You have to laugh. At least, as an investor, you have to. A full year of Brexit and Trump which, in the minds of many economists and intelligentsia, should have trashed the Western economy, and what do the markets do? They thrive like never before. We have the UK FTSE 250 up by 14% and the US by 20%. I wonder what would have happened if we’d voted for Hillary and Remain?
Still, the dogs will have their day at some point, and it’s all bound to come tumbling down in a market “correction”. Reading the papers this week, most City commentators – no doubt sipping their second Bolly of the morning – don’t see this as happening in 2018. All systems are go, the world is looking good, Big Tech has more growth in there yet and China, well, who really cares? They weren’t great in 2017 and look what we did!

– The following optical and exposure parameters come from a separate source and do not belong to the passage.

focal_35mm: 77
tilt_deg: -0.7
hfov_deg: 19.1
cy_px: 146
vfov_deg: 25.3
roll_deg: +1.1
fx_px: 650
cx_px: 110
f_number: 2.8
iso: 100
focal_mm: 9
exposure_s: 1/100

All this makes me scratch my head in frustration. I like to think that at least I know that I know nothing when it comes to investing, so I’ll stick to my largely passive, Index based strategy. But which Index? Should I stay in the UK? (I’m actually out of the US, because I sold up in anticipation of Trumpian havoc, underlining the fact that I know nothing.) Should I rebalance into Emerging Markets? China? The Pacific Rim? Latin America? Am I too late for Japan?
At the moment, I’m spread across many of these markets, but not in a big way. These days, almost the majority of my investments sit in dividend paying international funds such as the Fidelity Global Dividend and the L&G International Index. My intention is to stick with them and not tinker around, but is that a wise move?

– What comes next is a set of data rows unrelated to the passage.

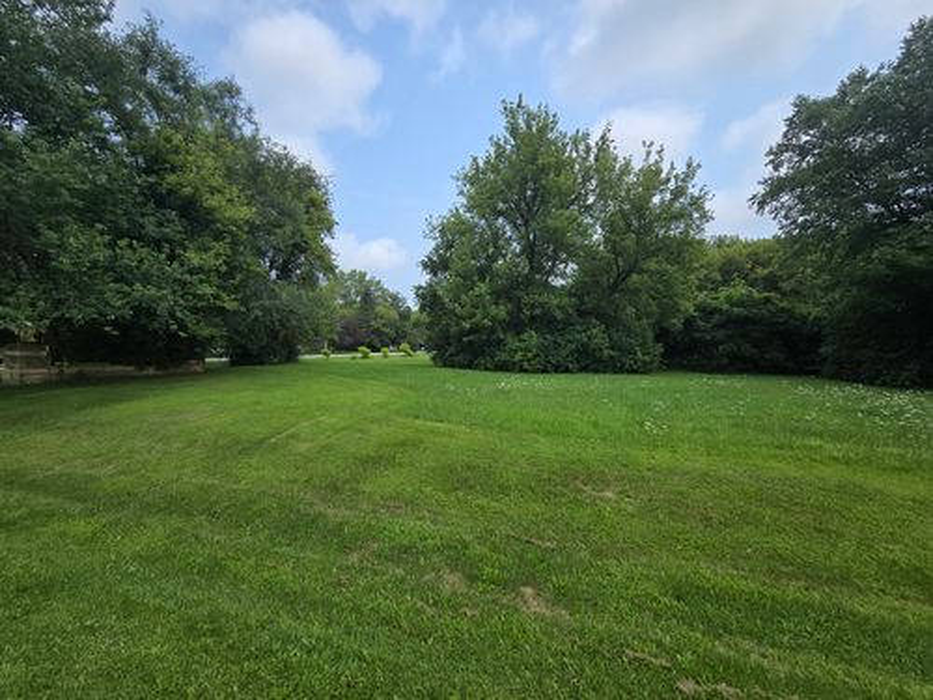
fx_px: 350
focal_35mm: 13
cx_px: 466
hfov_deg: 106.2
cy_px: 350
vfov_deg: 89.9
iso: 50
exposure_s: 1/1742
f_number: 2.2
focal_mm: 2.2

One of the things that surprised me when I reviewed my allocations was that 15% of my portfolio is in an Investec Global Gold fund, which I started back in mid 2015. I must have been twitchy as an investor at that time too, hedging my shares against the lure of the precious metal. Let’s face it though, as an investor I’m ALWAYS twitchy, always thinking that every silver lining has a cloud. At the end of a year where my investing and pension portfolios are both returning more than 15% growth, my overall thought seems to be “We’re doomed!” The party has to end at some point and how should I best guard against a crushing hangover?
Another irritation from the year is the investing equivalent of penis envy. Is my growth as big as the next bloke’s? Of the financial commentators I do read, I like the straightforward and easy to understand style of Ian Cowie in The Sunday Times. He has a portfolio of single shares that he calls his “Forever Fund” and, seemingly, it’s up 24% this year. That knocks my performance – restricted by conservative pitches into gold and bloody bonds – into a cocked hat. While I know I’m not comparing apples with apples, it doesn’t seem to help. He’s done better than me and, if my portfolio had grown by 24% I’d have made…..oh, I can’t even bare to calculate it.
So, as I say, in the face of this imminent financial catastrophe that, in my head, is coming, I have to laugh. Sometimes I feel I should be a lot more irrational, convert everything into cash and stuff it under a digital mattress. Unfortunately the suspicion that one day I will be uncovered as Unlucky Alf would then mean that inflation would take off to 10% and I’d be ruined that way. There doesn’t seem to be much alternative than to keep reading the tea leaves as best I can, taking an interest in the financial pages (and blogs of course) and tell myself that, whatever happens, “I’m in it for the long term”. I know, “in the long term” that we’re all dead, but I think I’m happy with that because, coincidentally, that will be the day it seems I will stop worrying about my financial performance.